- **What to do**:
Each line of the data below between the one containing "right wrist: (36, 94)" and the one containing "right hip: (120, 548)", both included, is to be repeated exactly. Please omit pictures.

== Supplied material ==

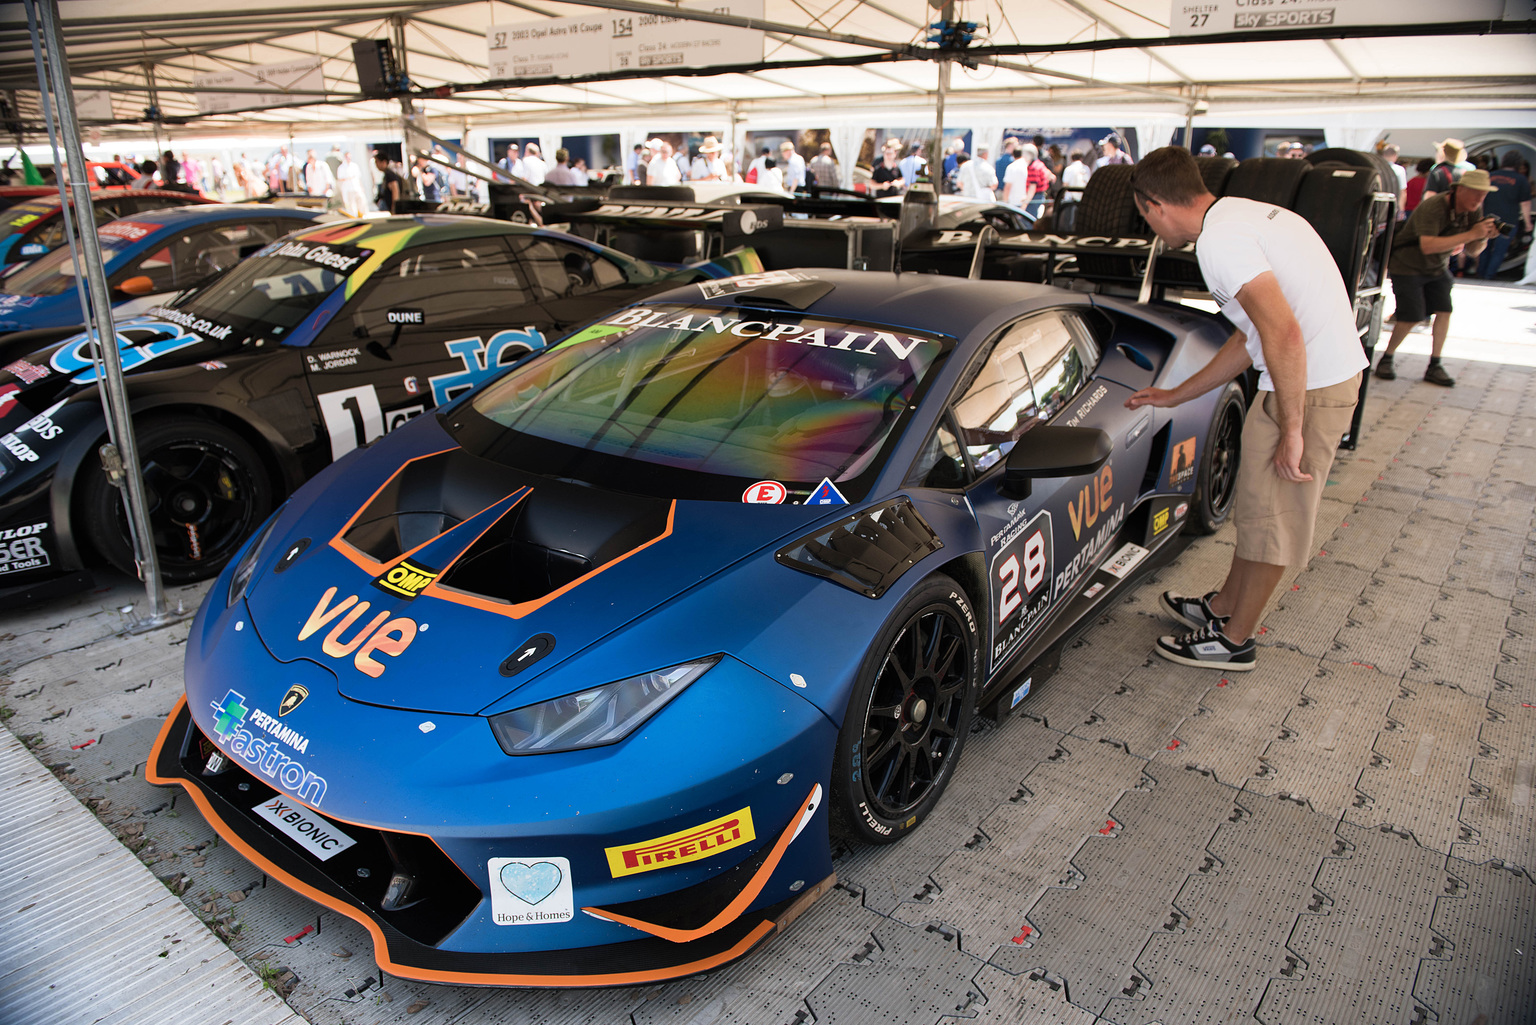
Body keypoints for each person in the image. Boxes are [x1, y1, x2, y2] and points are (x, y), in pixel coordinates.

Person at [1124, 145, 1365, 671]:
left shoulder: (1220, 245)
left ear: (1153, 205)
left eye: (1145, 218)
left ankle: (1235, 640)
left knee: (1275, 518)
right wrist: (1175, 394)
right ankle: (1225, 605)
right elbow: (1253, 333)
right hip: (1302, 380)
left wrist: (1294, 428)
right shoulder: (1241, 215)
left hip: (1306, 388)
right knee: (1259, 508)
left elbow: (1283, 332)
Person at [1373, 169, 1500, 387]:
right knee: (1411, 316)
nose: (1479, 199)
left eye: (1483, 194)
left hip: (1437, 268)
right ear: (1459, 190)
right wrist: (1472, 234)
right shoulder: (1434, 206)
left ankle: (1435, 364)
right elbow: (1427, 245)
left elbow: (1472, 250)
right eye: (1475, 193)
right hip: (1408, 265)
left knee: (1444, 311)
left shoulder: (1474, 210)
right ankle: (1387, 358)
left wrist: (1483, 237)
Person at [1476, 151, 1532, 279]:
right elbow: (1525, 204)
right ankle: (1489, 276)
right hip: (1509, 221)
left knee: (1484, 247)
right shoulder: (1521, 180)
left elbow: (1481, 199)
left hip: (1488, 218)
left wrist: (1479, 216)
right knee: (1499, 251)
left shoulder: (1490, 176)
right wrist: (1528, 223)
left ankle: (1480, 273)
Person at [1004, 142, 1052, 218]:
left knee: (1027, 220)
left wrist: (1025, 204)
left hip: (1035, 197)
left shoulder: (1033, 168)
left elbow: (1032, 188)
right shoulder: (1039, 164)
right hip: (1039, 195)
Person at [1057, 150, 1090, 229]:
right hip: (1083, 199)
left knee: (1068, 222)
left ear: (1071, 159)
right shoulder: (1086, 169)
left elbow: (1065, 184)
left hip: (1069, 199)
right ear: (1081, 158)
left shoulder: (1069, 169)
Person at [335, 151, 368, 217]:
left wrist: (361, 187)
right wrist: (348, 178)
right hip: (348, 189)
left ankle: (362, 215)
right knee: (351, 205)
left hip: (356, 187)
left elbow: (358, 178)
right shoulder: (341, 167)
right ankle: (354, 217)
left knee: (361, 202)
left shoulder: (354, 166)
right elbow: (340, 179)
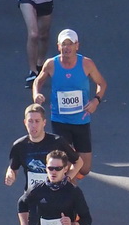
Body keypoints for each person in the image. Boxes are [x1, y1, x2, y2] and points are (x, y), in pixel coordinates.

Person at [30, 27, 106, 179]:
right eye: (63, 44)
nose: (67, 48)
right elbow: (37, 81)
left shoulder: (86, 64)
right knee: (65, 161)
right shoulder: (51, 64)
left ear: (77, 45)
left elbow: (102, 83)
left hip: (81, 120)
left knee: (85, 167)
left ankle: (69, 183)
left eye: (70, 44)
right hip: (60, 120)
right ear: (58, 46)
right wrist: (36, 94)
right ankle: (67, 189)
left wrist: (96, 101)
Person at [5, 102, 80, 190]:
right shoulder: (19, 145)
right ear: (25, 122)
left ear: (44, 122)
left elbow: (78, 162)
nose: (34, 125)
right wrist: (10, 175)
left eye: (37, 121)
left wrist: (67, 179)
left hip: (56, 193)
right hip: (33, 194)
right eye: (30, 121)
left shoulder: (57, 141)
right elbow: (13, 167)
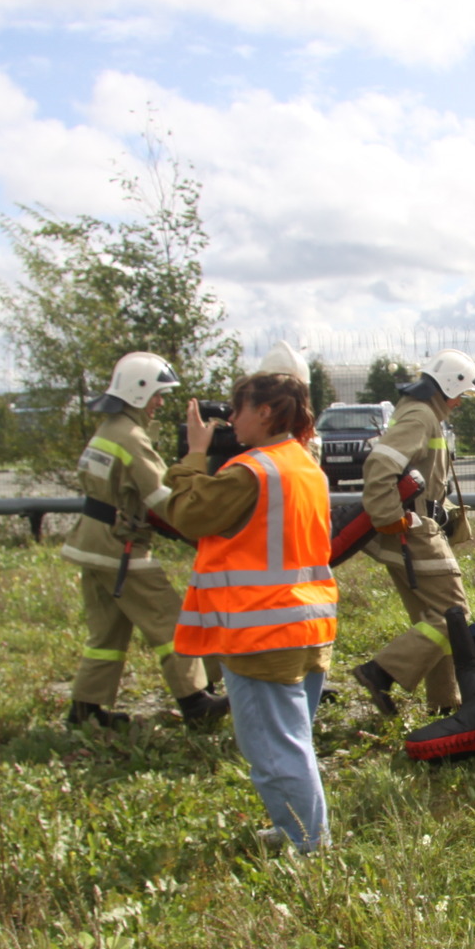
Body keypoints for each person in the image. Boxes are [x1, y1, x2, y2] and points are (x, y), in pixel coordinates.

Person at [170, 372, 338, 853]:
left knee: (275, 750)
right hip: (307, 624)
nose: (230, 419)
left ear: (264, 412)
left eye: (237, 408)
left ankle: (308, 847)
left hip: (262, 632)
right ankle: (297, 829)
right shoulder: (304, 466)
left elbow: (188, 514)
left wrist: (194, 455)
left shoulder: (252, 470)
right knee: (294, 741)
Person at [61, 351, 229, 730]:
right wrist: (207, 519)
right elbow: (163, 499)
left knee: (106, 634)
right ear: (138, 392)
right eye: (157, 394)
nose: (160, 403)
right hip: (120, 548)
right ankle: (195, 700)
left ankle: (85, 710)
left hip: (92, 543)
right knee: (171, 623)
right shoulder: (132, 438)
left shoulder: (108, 430)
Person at [351, 350, 475, 717]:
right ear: (447, 386)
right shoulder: (421, 415)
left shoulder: (422, 414)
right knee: (452, 614)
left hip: (417, 528)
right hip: (414, 531)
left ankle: (445, 704)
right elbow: (380, 466)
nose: (458, 403)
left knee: (434, 619)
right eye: (460, 394)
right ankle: (379, 673)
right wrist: (390, 516)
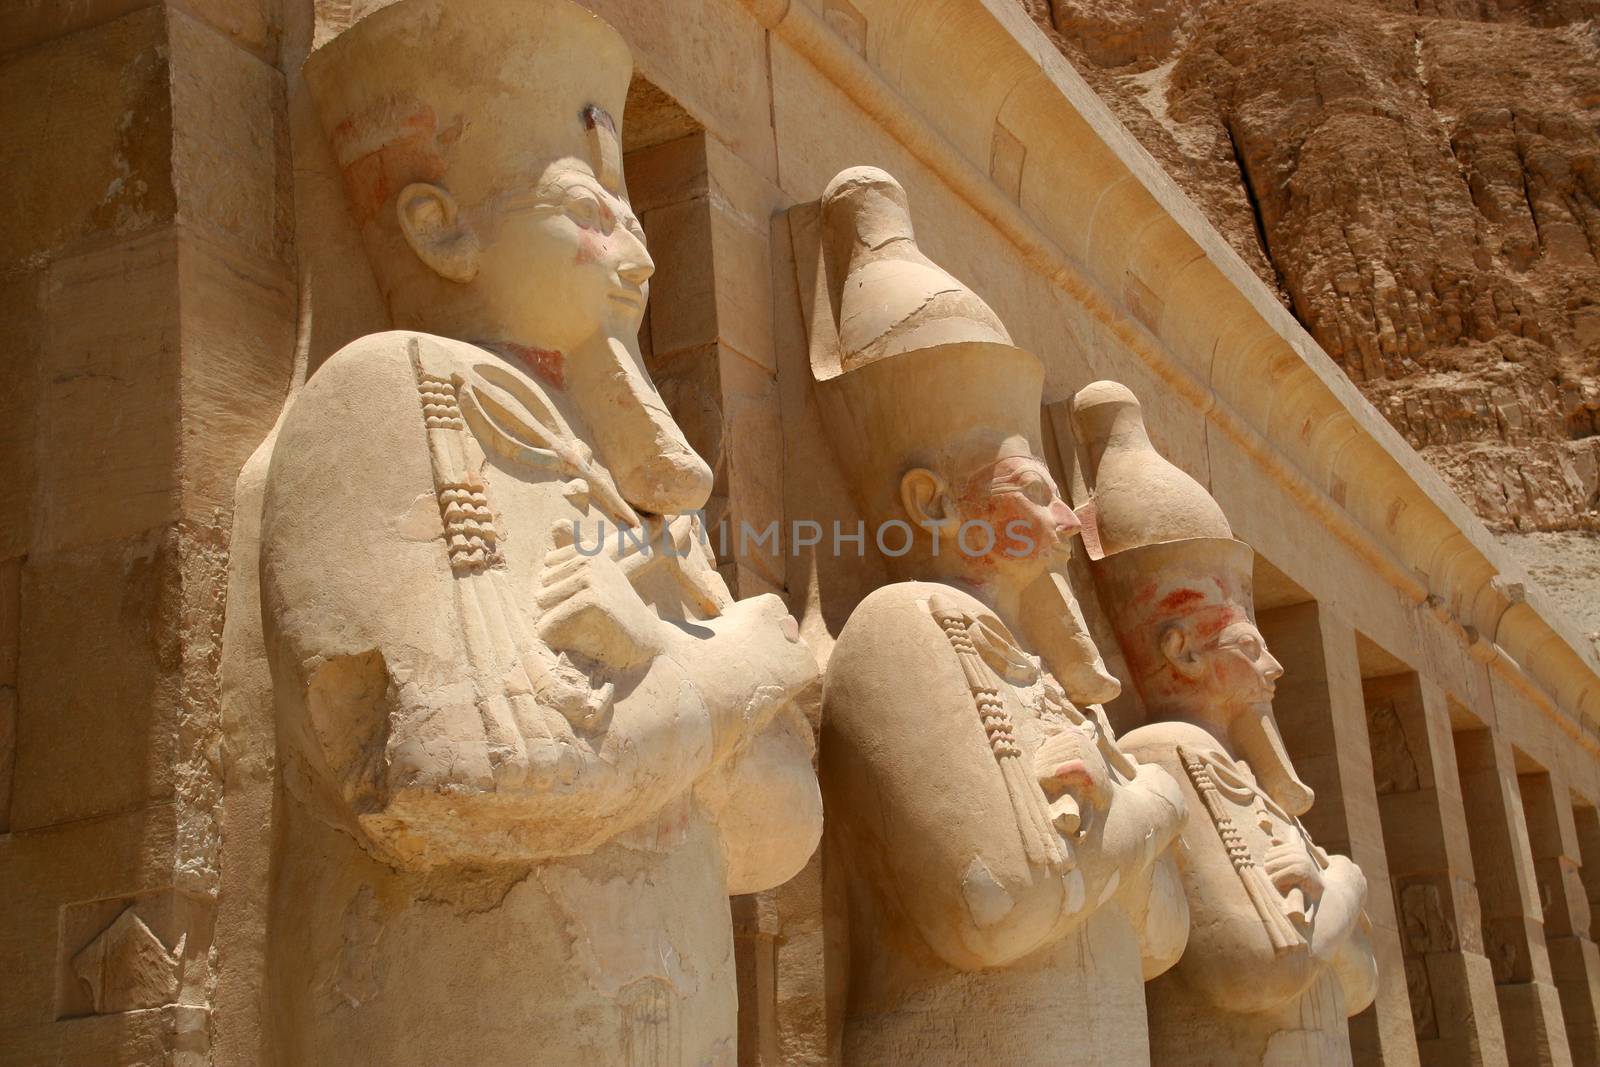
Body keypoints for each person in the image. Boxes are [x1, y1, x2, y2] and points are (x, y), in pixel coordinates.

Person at [252, 2, 821, 1062]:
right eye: (589, 211)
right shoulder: (392, 397)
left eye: (637, 218)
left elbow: (773, 834)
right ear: (438, 225)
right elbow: (458, 773)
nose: (639, 257)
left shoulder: (645, 499)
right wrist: (725, 671)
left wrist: (663, 670)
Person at [813, 167, 1188, 1066]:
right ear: (931, 500)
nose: (1066, 524)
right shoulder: (906, 627)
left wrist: (1111, 824)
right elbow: (999, 906)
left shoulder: (1053, 685)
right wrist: (1154, 804)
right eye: (1036, 492)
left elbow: (1159, 940)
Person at [1074, 379, 1378, 1065]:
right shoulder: (1170, 750)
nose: (1274, 667)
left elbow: (1359, 983)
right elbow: (1264, 966)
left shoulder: (1239, 773)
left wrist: (1325, 907)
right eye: (1249, 643)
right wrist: (1344, 886)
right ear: (1180, 648)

===

- **Exercise output**:
right wrist: (36, 94)
right ankle: (67, 189)
left wrist: (96, 101)
Person at [5, 102, 80, 190]:
right shoulder: (19, 145)
right ear: (25, 122)
left ear: (44, 122)
left elbow: (78, 162)
nose: (34, 125)
right wrist: (10, 175)
left eye: (37, 121)
left wrist: (67, 179)
left hip: (56, 193)
right hip: (33, 194)
right eye: (30, 121)
left shoulder: (57, 141)
right elbow: (13, 167)
Body keypoints for each person in the image. Boxes are [x1, y1, x2, y2] and points are (x, y), in pixel coordinates.

Person at [170, 372, 338, 853]:
left knee: (275, 750)
right hip: (307, 624)
nose: (230, 419)
left ear: (264, 412)
left eye: (237, 408)
left ankle: (308, 847)
left hip: (262, 632)
right ankle: (297, 829)
right shoulder: (304, 466)
left elbow: (188, 514)
left wrist: (194, 455)
left shoulder: (252, 470)
right knee: (294, 741)
Person at [61, 351, 229, 730]:
right wrist: (207, 519)
right elbow: (163, 499)
left knee: (106, 634)
right ear: (138, 392)
right eye: (157, 394)
nose: (160, 403)
right hip: (120, 548)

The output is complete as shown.